Кого знаю? Я еще не разгадал первый ребус, а это уже мог быть второй — Раймонд отличался рассеянностью. И я сказал: «Кого ты знаешь?», на что последовал ответ: «Лулу Смит», мгновенно все разъяснивший (во всяком случае, предмет разговора, ибо степень моей невинности не поддается описанию). Лулу Смит! Крошка Лулу! Одно имя обвивает мои яйца влажной ладошкой. Лулу Лямур, про которую говорили, что она готова на все и чем уже только ни занималась. Были шутки про евреев, шутки про слонов и шутки про Лулу — им — то она и обязана своей невообразимой репутацией. Лулу-худышка (как раскручивается маховик памяти!), чья физическая неимоверность сопоставима лишь с неимоверностью приписываемой ей половой ненасытности и умений, ее сальность — с низостью пробуждаемых ею чувств, миф о ней — только с реальностью. Зулуска Лулу! — оставившая в северном Лондоне (если верить легенде) череду брызгающих слюной идиотов, пугающий ряд разрушенных судеб и членов на всем протяжении от Шепсрдз-Буш до Холлоуэй-роуд, от Онгара до Ислингтона. Лулу! Ее сотрясающиеся телеса и смеющиеся поросячьи глазки, пышные ляжки и перемычки на пальцах, это ходячее, пыхтящее нагромождение плоти, — замаскированное под школьницу, которую с кем только молва ни спаривала, включая жирафа, колибри, больного внутри «железного легкого»[7] (который по завершении акта умирал), яка, Кассиуса Клея[8], мартышку, батончик «Марса» и рычаг для переключения скоростей в «моррис-майноре»[9] ее дедушки (место которого затем занимал дорожный инспектор).

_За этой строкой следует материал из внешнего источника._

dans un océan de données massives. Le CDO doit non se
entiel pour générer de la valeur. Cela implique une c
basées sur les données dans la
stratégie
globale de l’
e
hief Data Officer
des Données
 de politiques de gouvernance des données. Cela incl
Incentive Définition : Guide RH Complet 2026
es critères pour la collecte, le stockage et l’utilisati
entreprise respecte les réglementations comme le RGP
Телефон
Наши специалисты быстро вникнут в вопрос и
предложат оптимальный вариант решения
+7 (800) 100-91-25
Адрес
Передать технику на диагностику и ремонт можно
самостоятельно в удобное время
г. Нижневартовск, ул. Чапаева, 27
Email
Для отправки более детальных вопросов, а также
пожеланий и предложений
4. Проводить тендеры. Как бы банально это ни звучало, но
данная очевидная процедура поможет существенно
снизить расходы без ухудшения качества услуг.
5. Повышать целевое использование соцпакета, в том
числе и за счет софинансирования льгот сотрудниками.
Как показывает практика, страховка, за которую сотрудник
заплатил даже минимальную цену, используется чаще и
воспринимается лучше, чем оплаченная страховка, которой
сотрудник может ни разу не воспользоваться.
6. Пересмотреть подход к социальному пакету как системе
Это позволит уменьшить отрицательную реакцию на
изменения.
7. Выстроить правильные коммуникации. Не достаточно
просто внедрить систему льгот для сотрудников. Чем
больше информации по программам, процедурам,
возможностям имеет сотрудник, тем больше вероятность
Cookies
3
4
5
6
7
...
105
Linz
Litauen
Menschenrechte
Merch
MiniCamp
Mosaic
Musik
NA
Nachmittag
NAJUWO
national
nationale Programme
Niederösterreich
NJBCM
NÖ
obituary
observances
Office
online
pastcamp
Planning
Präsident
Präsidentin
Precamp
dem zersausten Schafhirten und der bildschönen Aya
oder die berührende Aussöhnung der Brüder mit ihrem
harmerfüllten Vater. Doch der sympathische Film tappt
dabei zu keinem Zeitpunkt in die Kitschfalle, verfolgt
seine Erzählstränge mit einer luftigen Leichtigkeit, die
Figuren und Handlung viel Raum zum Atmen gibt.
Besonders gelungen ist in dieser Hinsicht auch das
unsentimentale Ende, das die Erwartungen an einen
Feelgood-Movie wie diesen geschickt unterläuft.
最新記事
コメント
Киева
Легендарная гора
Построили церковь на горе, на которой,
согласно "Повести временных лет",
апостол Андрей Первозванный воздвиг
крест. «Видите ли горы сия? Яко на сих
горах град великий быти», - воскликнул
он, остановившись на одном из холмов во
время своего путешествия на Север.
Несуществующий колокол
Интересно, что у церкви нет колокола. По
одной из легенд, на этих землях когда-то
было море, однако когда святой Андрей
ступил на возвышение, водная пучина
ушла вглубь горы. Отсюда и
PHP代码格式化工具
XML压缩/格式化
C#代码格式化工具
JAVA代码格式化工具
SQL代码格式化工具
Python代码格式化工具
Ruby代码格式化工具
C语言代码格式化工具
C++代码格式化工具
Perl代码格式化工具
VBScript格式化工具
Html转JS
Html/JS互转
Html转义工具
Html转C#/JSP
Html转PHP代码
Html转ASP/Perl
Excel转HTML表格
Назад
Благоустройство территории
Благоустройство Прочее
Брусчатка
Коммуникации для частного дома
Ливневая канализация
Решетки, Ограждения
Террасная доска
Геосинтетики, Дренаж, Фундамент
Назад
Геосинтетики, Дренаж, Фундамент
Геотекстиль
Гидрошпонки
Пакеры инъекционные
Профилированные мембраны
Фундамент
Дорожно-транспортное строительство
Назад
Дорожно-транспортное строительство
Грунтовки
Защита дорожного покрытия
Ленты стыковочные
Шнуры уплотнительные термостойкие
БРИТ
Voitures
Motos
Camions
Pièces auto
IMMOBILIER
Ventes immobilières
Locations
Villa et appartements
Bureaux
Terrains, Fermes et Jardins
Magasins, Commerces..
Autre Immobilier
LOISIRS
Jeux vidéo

Финсбери-парк был пропитан духом Лулу Смит, и во мне впервые проснулись пока еще неясные желания, не говоря уж о любопытстве. Приблизительные представления о том, как это делается, у меня были, ибо кто, как не я, видел совокупляющиеся парочки во всех углах парка в долгие летние вечера, кто, как не я, бросал в них камни и водяные бомбы, — в чем теперь суеверно раскаивался. И внезапно там, в Финсбери-парке, лавируя меж кучек свежего собачьего дерьма, я осознал и возненавидел свою девственность; я догадывался, что это последняя запертая комната в особняке, догадывался, что она наверняка окажется самой роскошной, обставленной еще тщательнее, чем все предыдущие, ее чары — еще более гибельными, и тот факт, что я в нее до сих пор не проник, не был, не состоял, не участвовал, означат полнейшую анафему, позорное клеймо на лбу, — и хотелось, чтобы Раймонд, по-прежнему державший перед моим носом свой стоявший торчком средний палец, поскорее объяснил, что делать. Раймонд наверняка знал…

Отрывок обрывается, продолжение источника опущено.